(Transcribed page contents)
■ ■ ■ ■ ■ ■ ■

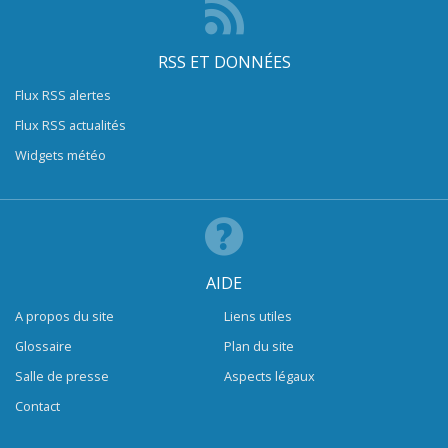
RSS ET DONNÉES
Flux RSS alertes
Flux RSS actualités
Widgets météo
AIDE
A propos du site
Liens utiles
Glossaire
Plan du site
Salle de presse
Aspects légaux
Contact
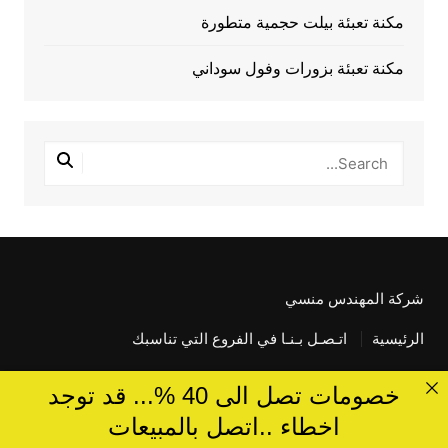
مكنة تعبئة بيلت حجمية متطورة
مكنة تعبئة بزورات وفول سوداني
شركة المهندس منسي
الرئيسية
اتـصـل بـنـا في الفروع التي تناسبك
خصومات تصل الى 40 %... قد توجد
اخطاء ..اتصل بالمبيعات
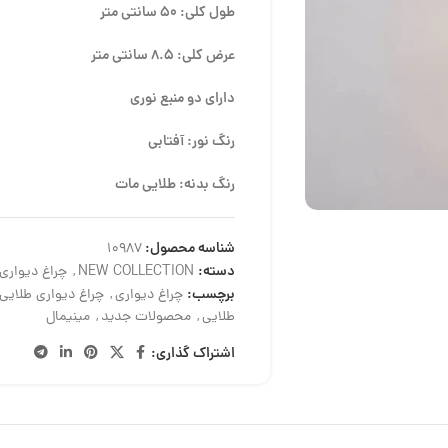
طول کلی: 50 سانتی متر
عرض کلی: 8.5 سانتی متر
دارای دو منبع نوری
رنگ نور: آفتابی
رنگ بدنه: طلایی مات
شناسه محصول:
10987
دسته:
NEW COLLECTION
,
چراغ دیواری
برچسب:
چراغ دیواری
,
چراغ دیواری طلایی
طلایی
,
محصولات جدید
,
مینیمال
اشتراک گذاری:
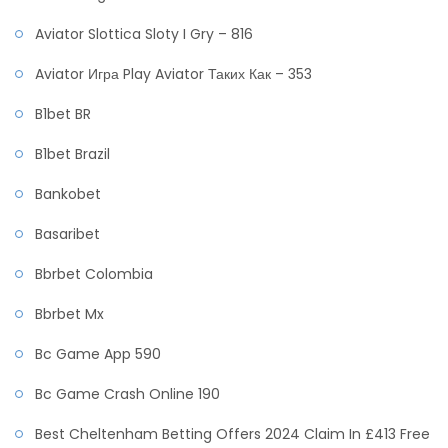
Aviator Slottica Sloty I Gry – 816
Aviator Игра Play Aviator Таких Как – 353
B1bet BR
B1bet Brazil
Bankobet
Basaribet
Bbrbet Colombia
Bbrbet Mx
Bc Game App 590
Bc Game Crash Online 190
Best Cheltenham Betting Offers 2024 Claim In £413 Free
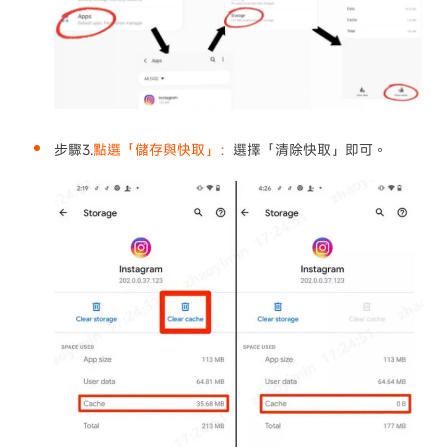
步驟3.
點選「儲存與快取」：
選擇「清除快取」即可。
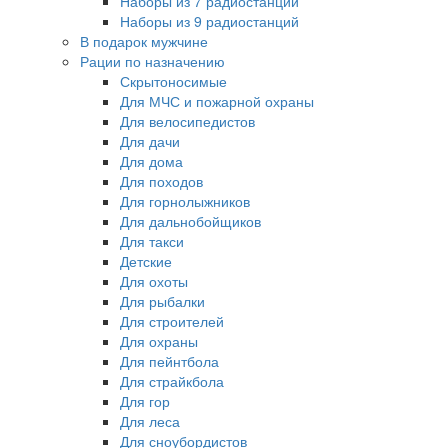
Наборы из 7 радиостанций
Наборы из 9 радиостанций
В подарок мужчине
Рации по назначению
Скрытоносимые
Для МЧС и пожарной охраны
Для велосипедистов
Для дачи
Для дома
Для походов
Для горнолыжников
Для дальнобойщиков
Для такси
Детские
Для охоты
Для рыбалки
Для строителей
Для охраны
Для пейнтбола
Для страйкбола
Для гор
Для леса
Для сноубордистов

■ ■ ■ ■ ■ ■ ■

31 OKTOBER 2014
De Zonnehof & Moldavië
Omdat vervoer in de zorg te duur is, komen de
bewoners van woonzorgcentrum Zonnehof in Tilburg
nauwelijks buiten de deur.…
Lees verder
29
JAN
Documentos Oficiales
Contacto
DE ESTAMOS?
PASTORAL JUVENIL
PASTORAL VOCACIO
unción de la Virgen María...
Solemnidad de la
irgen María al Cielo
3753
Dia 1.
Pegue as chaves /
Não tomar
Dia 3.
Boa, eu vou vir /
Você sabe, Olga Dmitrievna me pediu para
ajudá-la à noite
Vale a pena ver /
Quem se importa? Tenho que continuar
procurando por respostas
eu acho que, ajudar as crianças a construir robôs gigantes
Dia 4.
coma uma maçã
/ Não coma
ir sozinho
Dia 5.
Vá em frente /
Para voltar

■ ■ ■ ■ ■ ■ ■

Rewrite the material starting at the line that has "31 OKTOBER 2014" and stopping after the line that has "Solemnidad de la", with "Lees verder" changed to "Lees meer" and everything else left as it is.

§ Exercise output
31 OKTOBER 2014
De Zonnehof & Moldavië
Omdat vervoer in de zorg te duur is, komen de
bewoners van woonzorgcentrum Zonnehof in Tilburg
nauwelijks buiten de deur.…
Lees meer
29
JAN
Documentos Oficiales
Contacto
DE ESTAMOS?
PASTORAL JUVENIL
PASTORAL VOCACIO
unción de la Virgen María...
Solemnidad de la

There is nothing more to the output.